Saint-Germanius glanced at the man-at-arms. "I thought I saw movement by the trees," he answered.

"An animal?" asked Culfre.

"I do not think so," said Saint-Germanius, masking his certainty with a frown as if he could not see any better than Culfre could.

"How can you tell? The woods are a long way from here and . . ." His words trailed off as he moved his hand to indicate the night.

"I noticed some . . . something." He paused, pointing to the place he had first seen the unknown person leave the cover of the trees. "It was just there. I was afraid it might be another band of outlaws seeking to attack the village again, or perhaps Danes coming to take prisoners."

Culfre Signed himself. "Surely that won't happen," he said, sounding very uncertain. He peered into the darkness again. "I can't see anything out there."

Saint-Germanius's night vision was much better than most, but he made no boast of it now. "I may have been mistaken."

"Well," Culfre said, willing to make a few allowances for the foreigner, "it is better that you make mention of it and have it be nothing than that you overlook something that could mean danger to all of us."

"Yes, I suppose so," said Saint-Germanius, once again staring out toward the line of the trees. "There would appear to be no hazard just now."

"If you see anything you believe is important, you tell me. I won't laugh at you and I won't ignore you." He made an encouraging gesture to Saint-Germanius. "I'll even tell the Gerefa that you've been a help to us."

"You are very kind," said Saint-Germanius, meaning it; few of the men-at-arms treated him with more than minimal respect and avoided him when possible.

"It would be a good thing if more of those within these walls cared for what transpires around us as you do. Captain Amalric himself has remarked on how careful you are," said Culfre with some heat. "It is admirable, especially in a foreigner. Too many of our own people suppose that we are safe because our walls are stone."

"But you do not think so," said Saint-Germanius, interested in what Culfre was saying, for it was untypical of most of those living at Leosan Fortress. "Is it the outlaws you fear? Danes? Or is it something Captain Amalric has taught you?"

"Every one of those things are part of my thoughts, for the omens are dangerous, very dangerous," said Culfre with a portentous glare. "And it is more than omens. This place is getting larger, and that means that it will be noticed. Whether it is pirates at sea or outlaws on land, or the Danes, looking for plunder, the larger this fortress and its village become, the more others will wish to take what we have, because they

know we have it." He looked out in the same direction Saint-Ger-manius had. "And that's why I don't laugh when you tell me you've seen something."
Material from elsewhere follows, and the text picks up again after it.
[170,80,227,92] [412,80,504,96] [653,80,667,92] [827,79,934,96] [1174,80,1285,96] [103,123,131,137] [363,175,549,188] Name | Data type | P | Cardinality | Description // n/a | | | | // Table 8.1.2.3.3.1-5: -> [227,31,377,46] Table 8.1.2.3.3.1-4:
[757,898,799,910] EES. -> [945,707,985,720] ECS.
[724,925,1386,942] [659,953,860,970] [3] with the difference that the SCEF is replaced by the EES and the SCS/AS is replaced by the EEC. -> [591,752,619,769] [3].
"You're a very sensible man, Culfre; that surprises me," said Saint-Germanius, thinking that this youth displayed the kind of judgment he would have expected a soldier to possess hundreds of years ago. It was rare to find such prudence in these times, or in such a place as Leosan Fortress.

"Captain Amalric has been teaching me, as you say. He says he wants a lieutenant and he has said I am the best of the lot. I want to be worthy of the honor he has given me, taking me as his student." His naive pride increased. "I look forward to aiding him. I wish to be prepared to act."

"It would appear Captain Amalric shows good judgment in his choice of pupil," said Saint-Germanius.

"It is my hope that it will be so," said Culfre, and added, "It is useful that my wife is skilled with herbs. Between us, we can be of value to everyone here."